In my ongoing quest to find random old blog entries so I can express how I might have changed over time (among other reasons), I hit on this one from almost exactly 15 years ago: "Aren't you a little short for a stormtrooper?"
The entry contains two links and, remarkably, the first one hasn't rotted away. For your amusement, in case you can't be arsed to visit the original post, I present it as an xlink here.
I'm pretty sure those are the original images from over 15 years ago.
So, what's changed? Well, back then, I wrote, by way of introducing the link:
These days, it's hard to find just one, solitary thing that you can point to and say, "There it is. There is the Sign that the end is near; that we've reached the Cosmic Cul-de-sac and some asshole's U-Haul is blocking the turnaround." But here's a candidate
And oh, my, I bet I thought I was clever as hell when I wrote that. The photos are now mildly amusing to me and in no way a sign of the impending apocalypse. We've been through so much in the last 15 years that I guess the needle moved further in the direction of Armageddon, making these pictures of a couple of young people doing stuff in Stormtrooper helmets a refreshing chunk of normal. And maybe even slightly day-brightening.
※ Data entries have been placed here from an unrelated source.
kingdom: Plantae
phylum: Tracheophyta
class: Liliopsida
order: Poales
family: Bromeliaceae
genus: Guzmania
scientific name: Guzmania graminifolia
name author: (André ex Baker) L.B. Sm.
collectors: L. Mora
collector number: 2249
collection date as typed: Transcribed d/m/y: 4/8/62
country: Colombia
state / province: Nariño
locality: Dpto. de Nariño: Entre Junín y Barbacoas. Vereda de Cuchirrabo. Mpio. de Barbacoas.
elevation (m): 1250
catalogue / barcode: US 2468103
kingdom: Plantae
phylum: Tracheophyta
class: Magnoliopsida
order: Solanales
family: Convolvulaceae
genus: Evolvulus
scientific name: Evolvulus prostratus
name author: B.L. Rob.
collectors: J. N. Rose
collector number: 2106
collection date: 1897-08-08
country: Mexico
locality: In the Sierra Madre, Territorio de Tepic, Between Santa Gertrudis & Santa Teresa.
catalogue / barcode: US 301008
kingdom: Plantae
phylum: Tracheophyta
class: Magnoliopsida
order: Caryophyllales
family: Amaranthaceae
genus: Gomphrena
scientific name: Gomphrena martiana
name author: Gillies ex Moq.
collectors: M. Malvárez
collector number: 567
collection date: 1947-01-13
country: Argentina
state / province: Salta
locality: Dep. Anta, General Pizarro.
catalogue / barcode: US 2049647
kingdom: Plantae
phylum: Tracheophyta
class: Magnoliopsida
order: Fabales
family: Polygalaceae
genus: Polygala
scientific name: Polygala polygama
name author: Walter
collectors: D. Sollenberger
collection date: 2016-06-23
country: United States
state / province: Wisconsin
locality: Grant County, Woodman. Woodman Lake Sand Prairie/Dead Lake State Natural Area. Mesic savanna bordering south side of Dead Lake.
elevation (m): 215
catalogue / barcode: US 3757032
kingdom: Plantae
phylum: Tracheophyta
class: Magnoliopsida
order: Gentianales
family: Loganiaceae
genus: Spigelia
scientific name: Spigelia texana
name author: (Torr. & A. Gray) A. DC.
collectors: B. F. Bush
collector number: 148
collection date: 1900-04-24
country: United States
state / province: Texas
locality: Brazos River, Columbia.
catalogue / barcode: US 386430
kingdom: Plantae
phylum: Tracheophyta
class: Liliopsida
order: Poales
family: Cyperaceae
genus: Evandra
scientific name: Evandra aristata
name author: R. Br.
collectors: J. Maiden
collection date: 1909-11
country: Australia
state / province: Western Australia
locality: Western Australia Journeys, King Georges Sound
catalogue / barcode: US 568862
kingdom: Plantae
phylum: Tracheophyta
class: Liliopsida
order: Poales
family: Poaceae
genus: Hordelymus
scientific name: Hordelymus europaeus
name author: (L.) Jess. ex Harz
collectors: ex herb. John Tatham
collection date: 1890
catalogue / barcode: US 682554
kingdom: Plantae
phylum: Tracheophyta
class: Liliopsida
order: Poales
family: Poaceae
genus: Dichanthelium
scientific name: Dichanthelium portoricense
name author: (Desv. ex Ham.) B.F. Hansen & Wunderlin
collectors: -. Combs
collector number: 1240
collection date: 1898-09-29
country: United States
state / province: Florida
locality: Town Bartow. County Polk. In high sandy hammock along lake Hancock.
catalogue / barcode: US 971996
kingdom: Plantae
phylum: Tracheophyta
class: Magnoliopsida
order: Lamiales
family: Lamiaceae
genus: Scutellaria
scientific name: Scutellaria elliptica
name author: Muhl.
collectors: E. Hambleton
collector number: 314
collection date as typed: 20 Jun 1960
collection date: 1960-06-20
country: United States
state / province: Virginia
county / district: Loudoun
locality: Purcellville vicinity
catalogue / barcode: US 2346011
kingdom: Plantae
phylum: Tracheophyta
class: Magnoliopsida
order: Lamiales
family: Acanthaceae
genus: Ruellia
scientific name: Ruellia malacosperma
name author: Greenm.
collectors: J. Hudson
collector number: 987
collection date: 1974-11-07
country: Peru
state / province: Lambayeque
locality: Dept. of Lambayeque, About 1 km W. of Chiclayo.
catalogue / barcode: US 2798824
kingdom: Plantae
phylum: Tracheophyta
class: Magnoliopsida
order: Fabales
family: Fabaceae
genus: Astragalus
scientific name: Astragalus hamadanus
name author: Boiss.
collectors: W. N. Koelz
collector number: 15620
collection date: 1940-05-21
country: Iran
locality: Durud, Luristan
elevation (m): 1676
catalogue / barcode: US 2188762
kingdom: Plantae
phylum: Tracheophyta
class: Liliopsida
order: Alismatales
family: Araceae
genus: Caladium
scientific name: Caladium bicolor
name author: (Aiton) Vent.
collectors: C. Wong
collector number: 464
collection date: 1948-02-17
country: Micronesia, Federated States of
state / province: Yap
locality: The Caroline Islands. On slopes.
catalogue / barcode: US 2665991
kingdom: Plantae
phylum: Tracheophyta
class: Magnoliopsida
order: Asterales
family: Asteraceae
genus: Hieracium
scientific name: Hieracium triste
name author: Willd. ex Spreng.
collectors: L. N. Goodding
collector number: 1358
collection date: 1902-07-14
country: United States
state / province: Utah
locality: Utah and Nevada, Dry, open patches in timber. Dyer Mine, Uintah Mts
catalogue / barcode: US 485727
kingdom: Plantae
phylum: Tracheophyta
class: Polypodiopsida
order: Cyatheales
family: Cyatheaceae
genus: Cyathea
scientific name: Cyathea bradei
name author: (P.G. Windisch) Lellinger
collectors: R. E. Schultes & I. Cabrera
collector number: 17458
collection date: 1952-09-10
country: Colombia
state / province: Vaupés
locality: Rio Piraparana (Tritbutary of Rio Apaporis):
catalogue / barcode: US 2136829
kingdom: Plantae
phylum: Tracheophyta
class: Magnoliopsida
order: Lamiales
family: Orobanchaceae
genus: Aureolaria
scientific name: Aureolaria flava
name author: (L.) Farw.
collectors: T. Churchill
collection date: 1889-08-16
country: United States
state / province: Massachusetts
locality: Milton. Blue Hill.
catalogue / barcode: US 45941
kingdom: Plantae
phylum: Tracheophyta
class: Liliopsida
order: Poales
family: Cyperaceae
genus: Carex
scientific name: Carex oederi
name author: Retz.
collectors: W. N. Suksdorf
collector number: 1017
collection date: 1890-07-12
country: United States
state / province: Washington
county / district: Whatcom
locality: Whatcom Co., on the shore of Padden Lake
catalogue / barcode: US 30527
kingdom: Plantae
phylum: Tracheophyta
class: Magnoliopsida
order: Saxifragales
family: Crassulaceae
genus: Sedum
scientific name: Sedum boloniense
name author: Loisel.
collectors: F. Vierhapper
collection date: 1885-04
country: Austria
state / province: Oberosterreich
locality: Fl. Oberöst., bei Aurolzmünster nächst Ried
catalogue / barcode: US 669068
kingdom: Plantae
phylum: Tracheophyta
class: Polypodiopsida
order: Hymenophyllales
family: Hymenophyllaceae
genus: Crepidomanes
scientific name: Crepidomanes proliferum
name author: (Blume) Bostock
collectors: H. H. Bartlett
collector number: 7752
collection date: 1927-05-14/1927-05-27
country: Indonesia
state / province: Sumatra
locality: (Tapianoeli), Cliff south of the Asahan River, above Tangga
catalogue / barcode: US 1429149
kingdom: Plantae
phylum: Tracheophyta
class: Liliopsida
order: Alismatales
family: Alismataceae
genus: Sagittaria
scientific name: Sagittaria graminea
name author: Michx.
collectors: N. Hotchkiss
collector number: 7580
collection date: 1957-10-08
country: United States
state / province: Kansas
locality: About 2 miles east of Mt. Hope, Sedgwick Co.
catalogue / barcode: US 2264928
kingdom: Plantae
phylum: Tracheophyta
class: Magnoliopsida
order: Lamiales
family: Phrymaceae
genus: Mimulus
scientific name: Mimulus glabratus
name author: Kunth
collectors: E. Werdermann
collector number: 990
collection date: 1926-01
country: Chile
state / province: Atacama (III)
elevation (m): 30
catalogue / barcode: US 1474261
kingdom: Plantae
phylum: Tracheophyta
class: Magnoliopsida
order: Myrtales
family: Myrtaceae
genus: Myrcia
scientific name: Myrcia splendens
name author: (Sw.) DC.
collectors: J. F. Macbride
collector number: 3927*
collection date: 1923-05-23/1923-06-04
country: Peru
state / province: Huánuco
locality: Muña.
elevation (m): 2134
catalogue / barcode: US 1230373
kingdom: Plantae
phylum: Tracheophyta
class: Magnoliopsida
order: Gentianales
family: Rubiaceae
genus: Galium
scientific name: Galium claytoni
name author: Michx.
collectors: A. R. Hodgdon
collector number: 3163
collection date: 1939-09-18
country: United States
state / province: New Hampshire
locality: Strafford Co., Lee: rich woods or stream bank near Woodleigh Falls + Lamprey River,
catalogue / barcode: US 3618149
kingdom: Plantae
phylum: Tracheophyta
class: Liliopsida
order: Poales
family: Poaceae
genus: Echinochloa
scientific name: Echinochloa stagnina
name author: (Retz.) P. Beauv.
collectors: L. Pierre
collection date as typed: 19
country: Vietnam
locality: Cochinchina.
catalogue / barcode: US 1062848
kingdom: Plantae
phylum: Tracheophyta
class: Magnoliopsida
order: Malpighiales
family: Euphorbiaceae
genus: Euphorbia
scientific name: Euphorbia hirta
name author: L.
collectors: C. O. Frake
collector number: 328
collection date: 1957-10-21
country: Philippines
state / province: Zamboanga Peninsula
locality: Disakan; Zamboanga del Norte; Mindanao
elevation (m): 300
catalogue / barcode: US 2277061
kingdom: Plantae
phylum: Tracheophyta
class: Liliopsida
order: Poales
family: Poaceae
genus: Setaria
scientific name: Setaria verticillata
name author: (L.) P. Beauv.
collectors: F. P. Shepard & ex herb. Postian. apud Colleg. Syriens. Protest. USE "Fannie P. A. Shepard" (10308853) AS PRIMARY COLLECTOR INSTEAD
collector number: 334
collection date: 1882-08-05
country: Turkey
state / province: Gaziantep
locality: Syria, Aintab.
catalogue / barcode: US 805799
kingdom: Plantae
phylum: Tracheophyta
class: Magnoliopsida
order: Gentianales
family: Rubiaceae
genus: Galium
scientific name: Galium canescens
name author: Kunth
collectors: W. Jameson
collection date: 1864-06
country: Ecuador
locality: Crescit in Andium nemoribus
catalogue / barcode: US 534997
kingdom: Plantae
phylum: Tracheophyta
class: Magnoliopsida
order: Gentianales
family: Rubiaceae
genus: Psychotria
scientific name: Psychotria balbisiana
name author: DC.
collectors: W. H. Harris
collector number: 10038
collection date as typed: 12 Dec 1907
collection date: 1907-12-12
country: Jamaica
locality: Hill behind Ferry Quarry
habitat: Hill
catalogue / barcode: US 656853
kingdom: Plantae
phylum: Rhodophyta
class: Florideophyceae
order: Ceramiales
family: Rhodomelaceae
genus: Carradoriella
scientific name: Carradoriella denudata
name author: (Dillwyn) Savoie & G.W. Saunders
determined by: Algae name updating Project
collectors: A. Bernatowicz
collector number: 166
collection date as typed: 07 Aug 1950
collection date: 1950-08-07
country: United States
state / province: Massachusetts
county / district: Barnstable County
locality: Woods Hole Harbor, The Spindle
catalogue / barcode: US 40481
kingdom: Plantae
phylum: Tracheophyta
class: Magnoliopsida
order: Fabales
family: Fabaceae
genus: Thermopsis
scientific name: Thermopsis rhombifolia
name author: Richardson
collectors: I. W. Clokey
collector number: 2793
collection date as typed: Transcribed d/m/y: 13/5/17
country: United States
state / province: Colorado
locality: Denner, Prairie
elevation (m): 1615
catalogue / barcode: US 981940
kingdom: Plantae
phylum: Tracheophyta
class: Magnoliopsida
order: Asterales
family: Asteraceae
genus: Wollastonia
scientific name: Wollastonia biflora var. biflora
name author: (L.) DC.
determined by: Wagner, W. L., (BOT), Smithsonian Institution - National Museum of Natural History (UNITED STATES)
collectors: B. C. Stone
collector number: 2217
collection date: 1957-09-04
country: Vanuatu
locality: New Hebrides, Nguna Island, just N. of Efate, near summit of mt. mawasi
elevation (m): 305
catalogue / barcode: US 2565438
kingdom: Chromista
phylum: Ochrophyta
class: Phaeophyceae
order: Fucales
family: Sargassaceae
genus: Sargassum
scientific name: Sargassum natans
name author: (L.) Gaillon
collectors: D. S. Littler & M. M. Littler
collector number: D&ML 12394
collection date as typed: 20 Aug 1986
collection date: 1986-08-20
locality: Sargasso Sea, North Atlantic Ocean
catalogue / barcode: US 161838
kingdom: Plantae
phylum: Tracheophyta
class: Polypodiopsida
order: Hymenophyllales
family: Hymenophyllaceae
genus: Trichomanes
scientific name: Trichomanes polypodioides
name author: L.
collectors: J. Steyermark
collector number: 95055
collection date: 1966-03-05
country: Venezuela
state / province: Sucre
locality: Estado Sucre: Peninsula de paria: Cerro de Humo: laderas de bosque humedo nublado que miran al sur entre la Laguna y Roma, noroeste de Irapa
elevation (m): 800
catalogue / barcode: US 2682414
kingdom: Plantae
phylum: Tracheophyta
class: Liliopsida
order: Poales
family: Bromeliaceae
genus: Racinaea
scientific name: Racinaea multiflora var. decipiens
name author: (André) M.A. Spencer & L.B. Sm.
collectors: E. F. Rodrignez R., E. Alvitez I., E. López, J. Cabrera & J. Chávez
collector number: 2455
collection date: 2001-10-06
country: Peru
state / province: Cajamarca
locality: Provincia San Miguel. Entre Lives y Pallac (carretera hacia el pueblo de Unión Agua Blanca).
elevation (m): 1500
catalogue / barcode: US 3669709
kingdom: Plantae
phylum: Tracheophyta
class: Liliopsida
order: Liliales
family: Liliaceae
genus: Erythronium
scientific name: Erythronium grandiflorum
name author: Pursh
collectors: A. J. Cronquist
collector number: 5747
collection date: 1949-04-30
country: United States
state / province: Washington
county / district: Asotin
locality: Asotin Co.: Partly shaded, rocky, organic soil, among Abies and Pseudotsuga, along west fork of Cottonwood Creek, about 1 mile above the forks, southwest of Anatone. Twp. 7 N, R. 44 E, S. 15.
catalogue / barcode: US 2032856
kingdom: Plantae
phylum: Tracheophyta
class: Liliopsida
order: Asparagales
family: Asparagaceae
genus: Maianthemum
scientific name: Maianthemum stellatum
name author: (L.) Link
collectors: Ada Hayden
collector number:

Worse, though: Okay, so I spent my career designing, among other things, subdivisions, and most of those subdivisions included roads with a cul-de-sac. Not once in the 20 or so years I spent doing that did I ever bother to find out what the English translation of cul-de-sac is. It's "ass of the bag." Okay, no, not really, but 'cul' is, from what I hear, slang for ass (buttocks, not animal); the more polite translation would be "bottom of the bag." The point being that these days, I wouldn't have juxtaposed it with the English word "asshole" meaning "unbearable person."
Worser and worser, it turns out that the French translation of "cul-de-sac" is "voie sans issue," probably because 'cul' has that slang meaning.
Okay. Anyway.
The second link in the original entry has, unfortunately, expired, surviving only in a couple of lines I quoted back then. Here they are again:
A man who called himself "Papa Pilgrim" and took his family far from civilization to raise them according to his interpretation of the Bible was sentenced to 14 years in prison for sexually assaulting a daughter.
...
Hale insisted that he had a perfect spiritual understanding, his wife, Kurina Rose Hale, testified Monday.
Which was fucked up enough that I had to do a search on this fine, upstanding gentleman, and I almost wish I hadn't, but since I did, here it is.
I won't paste stuff from that link here. It's dark as shit. It details charges against a man who tortured and abused his family on religious principles. I'm not too worried about that link going invalid at some point, because this good Christian man has his own Wikipedia page too—according to which, fortunately for everyone involved, this outstanding specimen of humanity croaked just a few months later.
Back then, I discussed at moderate length how there are decent people and horrible people in every religion, and ended with "judge by the deed, not by the creed."
Today, I'd add:
There are none so evil as those who proclaim themselves righteous.